The sunlight was blinding after the dim interior of the bathhouse. There was a bit of a breeze when Lily stepped out of the bathhouse, welcome on the few bits of skin not covered by all the silk, but the sunlight was blinding. Lily blinked, took note of the position of the sun—low—and the positions of the guards.
Only four guards, all standing in a loose bunch behind Li Po. The fifth was trotting toward the circle of the claimed.
She ducked her head. “First Fist,” she whispered very softly, channeling Ah Hai’s docile manner. “I would ask a favor.”
“What? What? I cannot hear you.”
“A favor, honored Fist,” she whispered, not one bit louder, her head still lowered.
He stepped closer. “Speak up, woman.”
She bobbed in a not-quite bow and managed to make herself audible. Barely. “Do we go to the House of the Seven?”
“Yes. And quickly.”
“Thank you,” she said, bobbing again, bending her knees more deeply this time—and she uncoiled, springing at him.
It was ludicrously easy. She’d separated him just enough from the guards behind him, and he expected nothing from her but trembling submission. Instead she spun him around, seized one arm and bent it high behind his back, and held Gan’s knife to his throat. “Tell them to stay back!”
“I will not—”
She pressed the sharp blade into his flesh. Not deeply, but enough to hurt. To make him bleed. Blood focused the attention wonderfully, and for all his warrior’s bearing, Li Po was unused to combat.
He yelped. Then he barked, “Stand back! She has gone crazy! Where did you get that—”
“Hush,” Lily told him, raising his arm a bit higher. Not high enough to dislocate the shoulder, but it had to hurt. “Tell them to lie down flat on the ground. On their stomachs.”
Reluctantly he did.
“Where is Second Fist Fang?”
“He will arrive any minute with a full fifty. They will fill you full of arrows.”
She moved the knife a bit higher, right under his chin, and pressed with great care. She did not want to accidentally slit his throat. “That was a lie.” She knew because his mind-voice had turned to babble, which is what happened when someone tried to lie in mindspeech. “Where is Fang?”
“I do not know.”
“That was half true. Not good enough.” She pressed lightly with the knife.

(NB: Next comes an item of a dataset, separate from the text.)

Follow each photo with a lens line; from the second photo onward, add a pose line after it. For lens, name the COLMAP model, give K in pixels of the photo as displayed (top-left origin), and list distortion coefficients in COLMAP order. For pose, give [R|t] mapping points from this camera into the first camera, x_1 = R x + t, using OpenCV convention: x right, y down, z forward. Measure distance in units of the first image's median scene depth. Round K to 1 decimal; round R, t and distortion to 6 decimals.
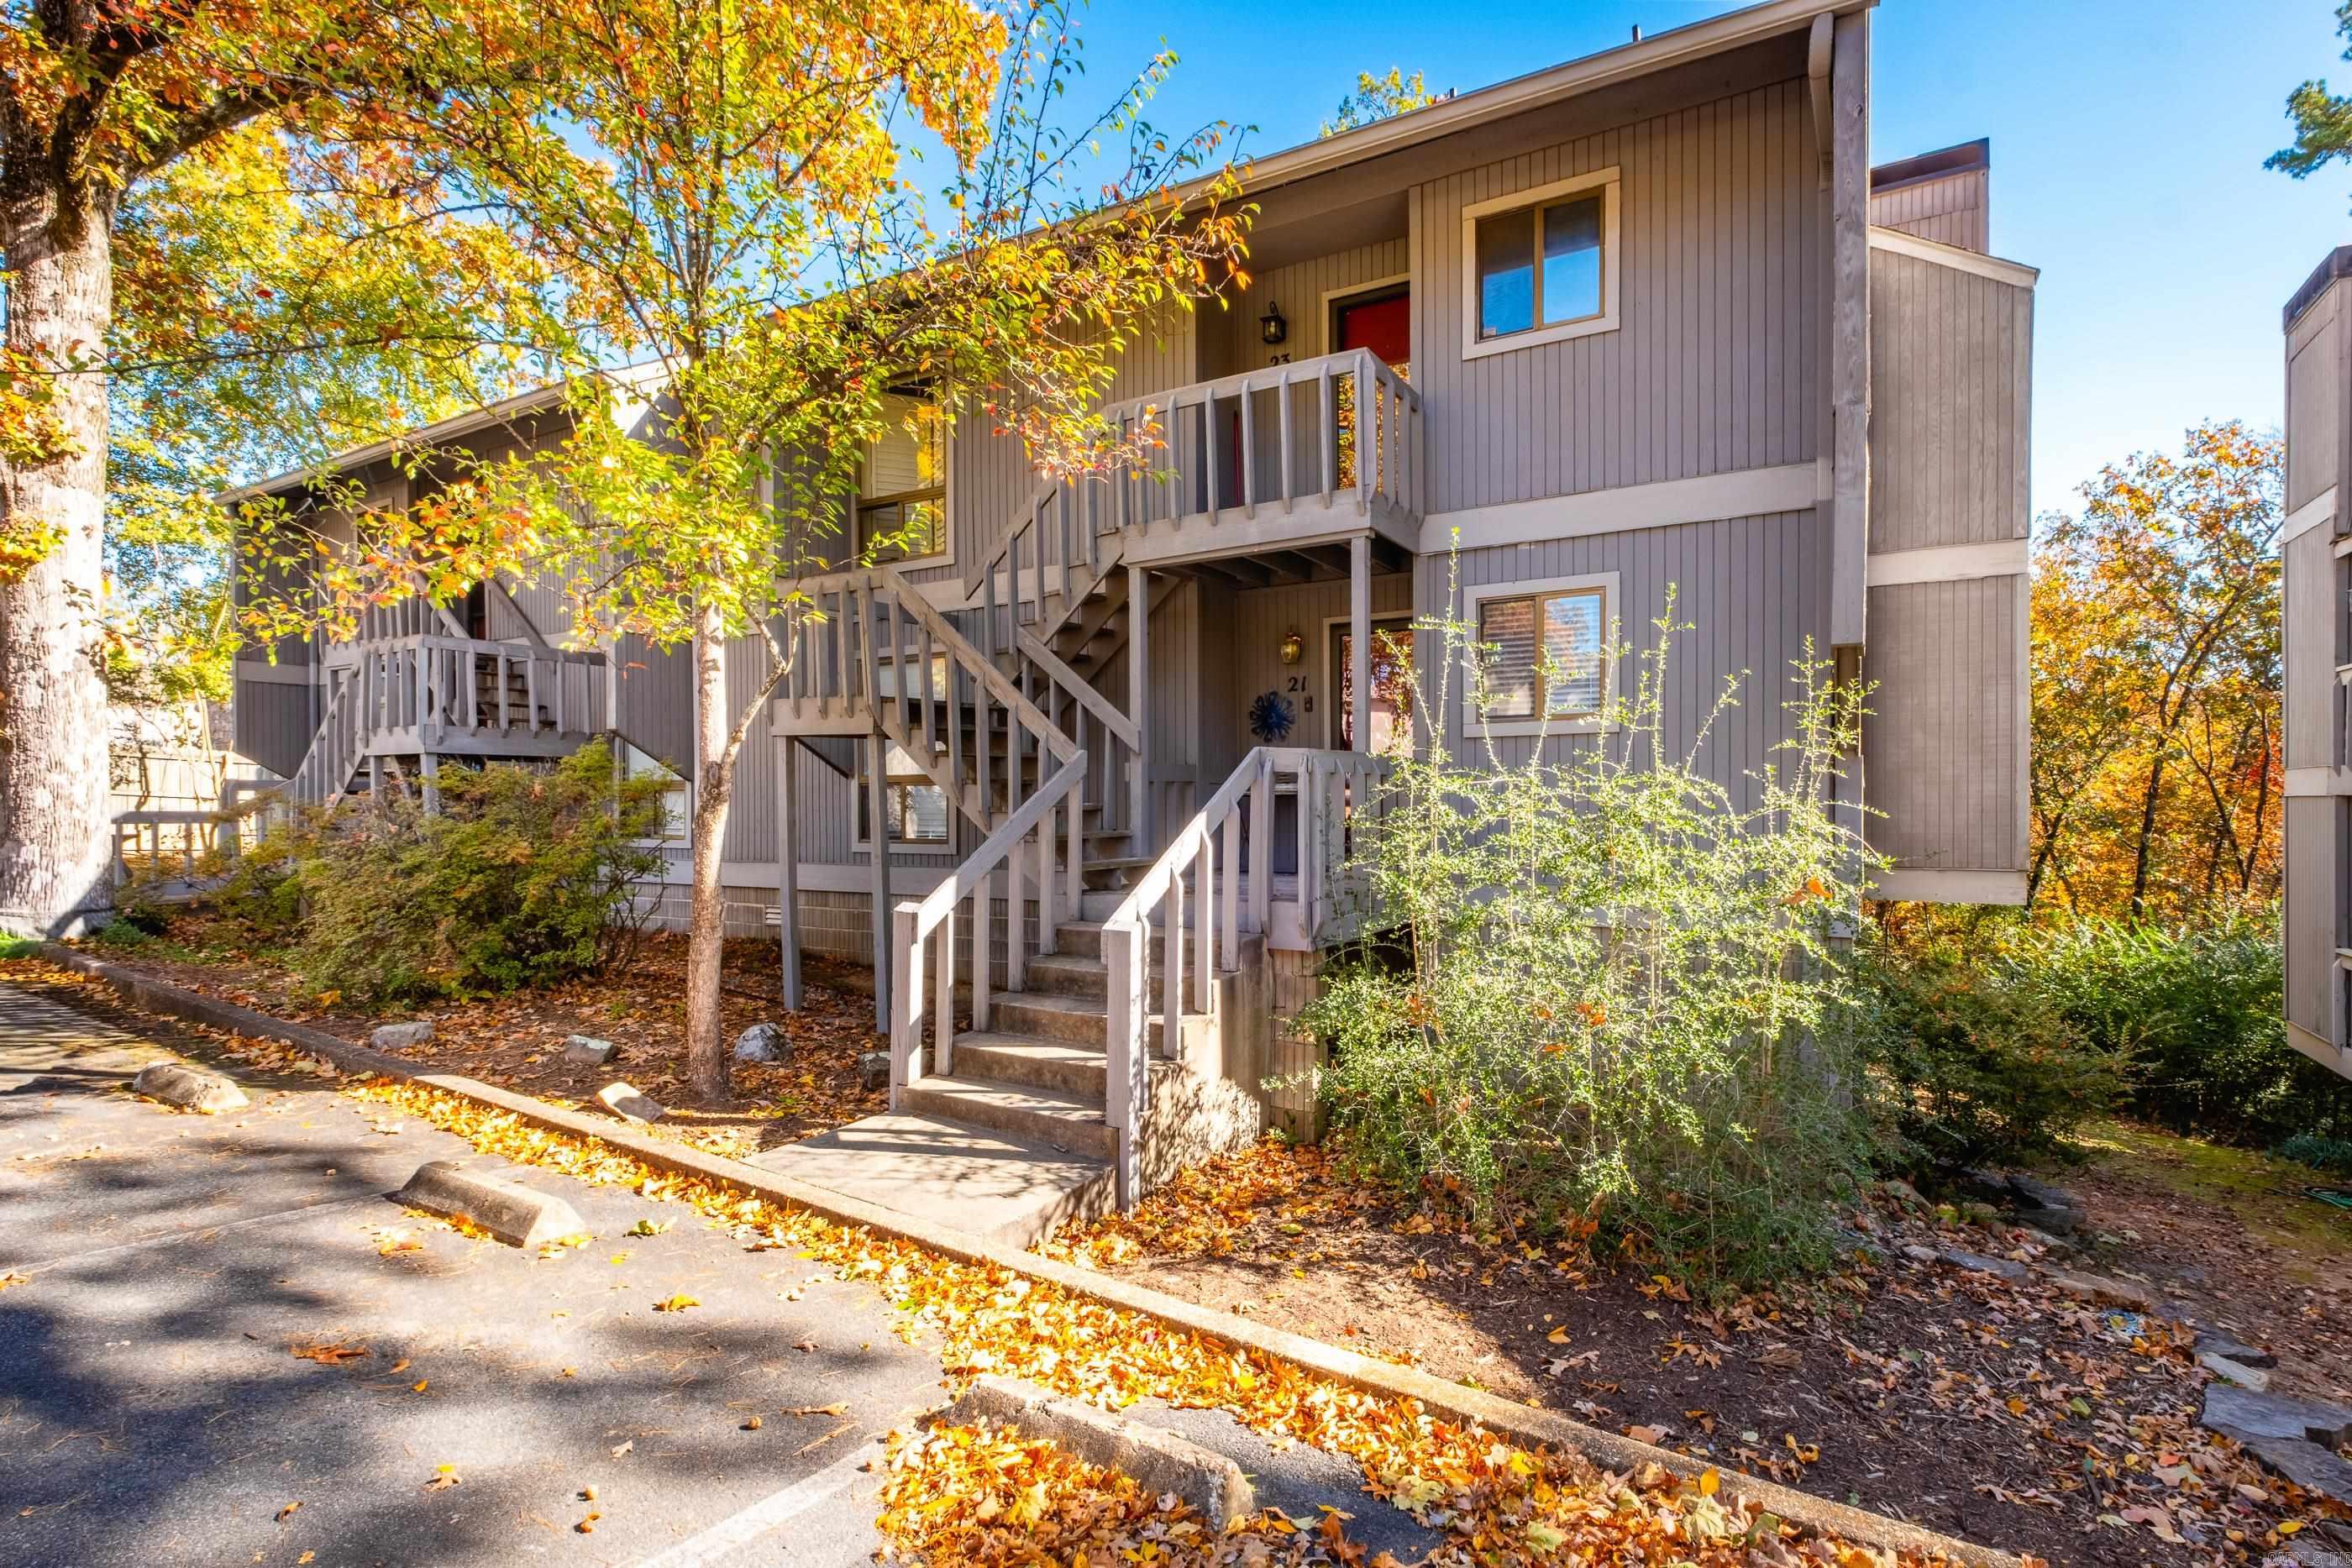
lens RADIAL K [[1029.6, 0, 1177.0], [0, 1029.6, 793.0], [0, 0, 1]] dist [0.000107, 0.000337]
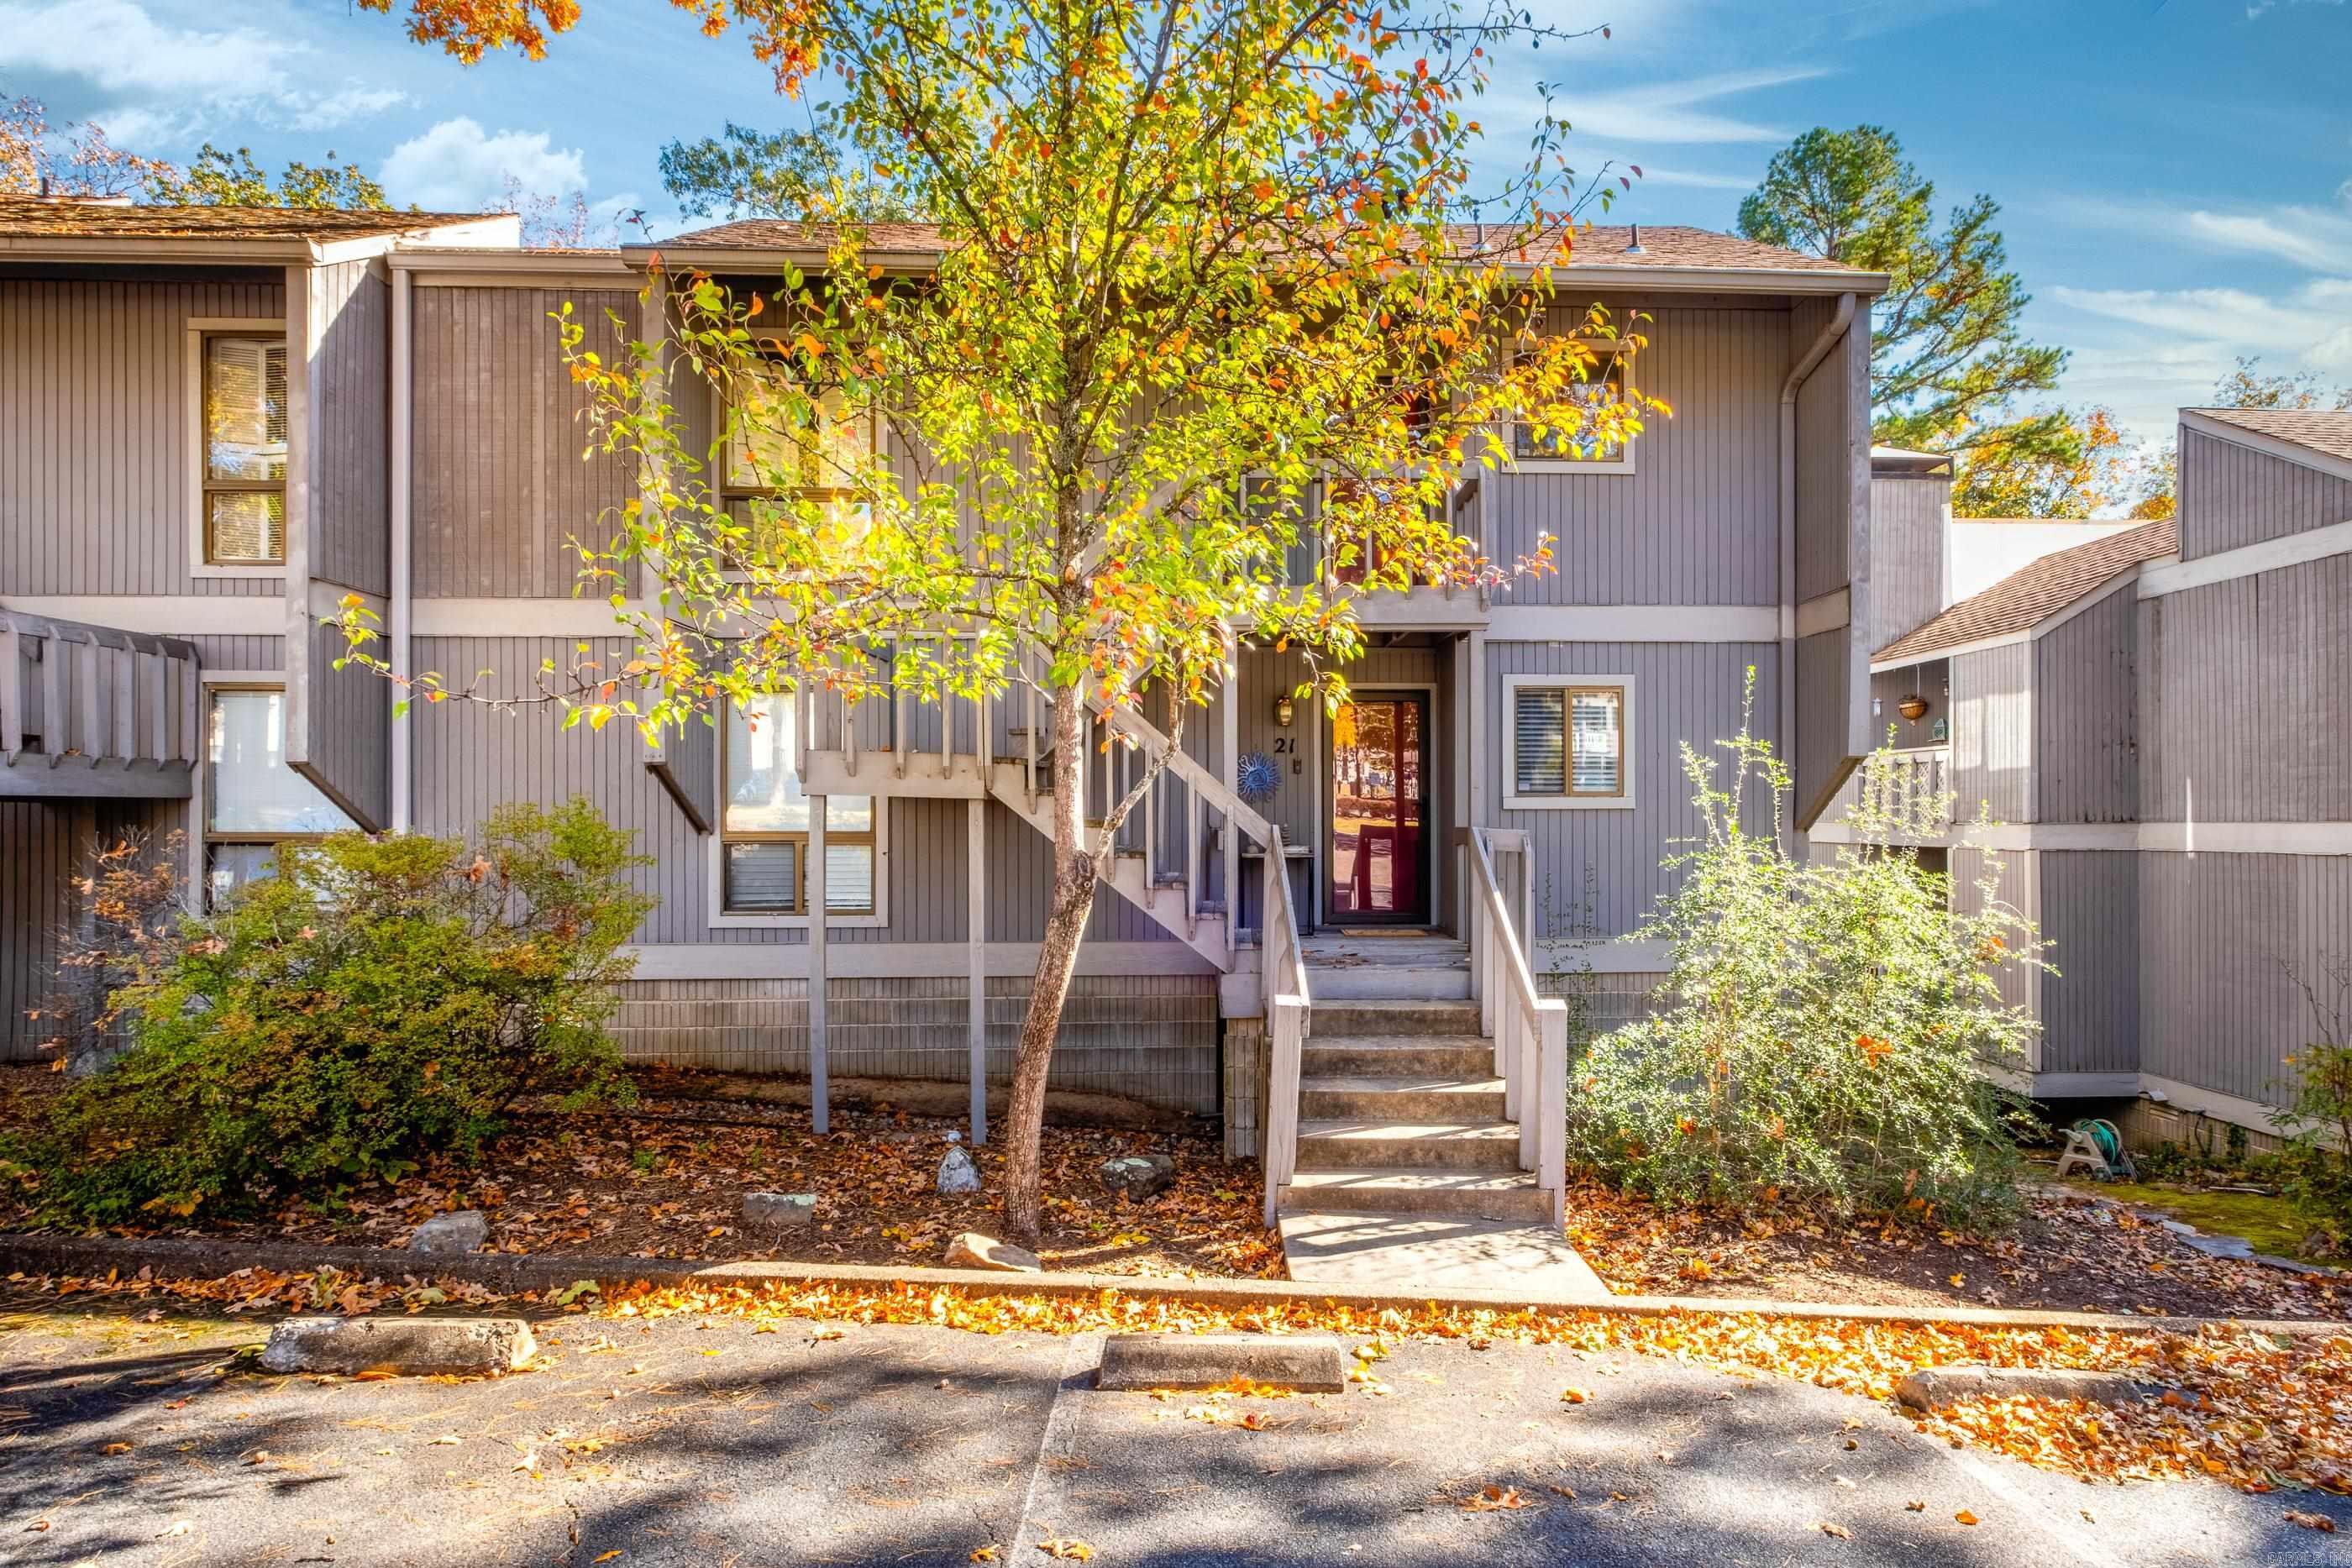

Li Po swallowed. “It is true. I ordered him to take—to take some men into the city to help with the emergency there. The shānjiǎo have gone crazy. I do not know precisely where he is.”
“Excellent. We’re going to join the yāoqiú now.”
? ? ?
IN a cell at the Justice Court, an old woman sang.
The guards dicing on the other side of the cell door were complaining about being stuck there while the others drew the exciting duty of fighting the shānjiǎo, which none of them had ever seen. Not that this kept them from passing on tales of the huge herd beasts. If a couple of them were privately blessing their luck at missing this treat, they knew better than to say so.
Chu Wen Shan, who had been a Fist for only nine months, was the first to yawn.
“We are boring you, Wen?” one of the others asked.
“I don’t . . .” He frowned vaguely, lay his head down on his folded arms, and fell asleep.
Thirty seconds later, all five were asleep. So were the prisoners in their cells. All but one.
The bar that should have fastened that cell door was missing. No one had noticed this; no one had been able to notice that cell door at all. Li Lei Yu opened the unnoticeable door and walked out. She crossed the room briskly, ignoring the slumbering guards, and removed the bar from another cell door. She went inside and woke up Cynna Weaver.
This was not easy. First she shook Cynna, but got no response. So she emptied the water pail over her. It was half-full.
Cynna shot bolt upright. “Wha . . . what?”
“It’s time to leave,” Li Lei said briskly. “You are very groggy. I will help you stand.”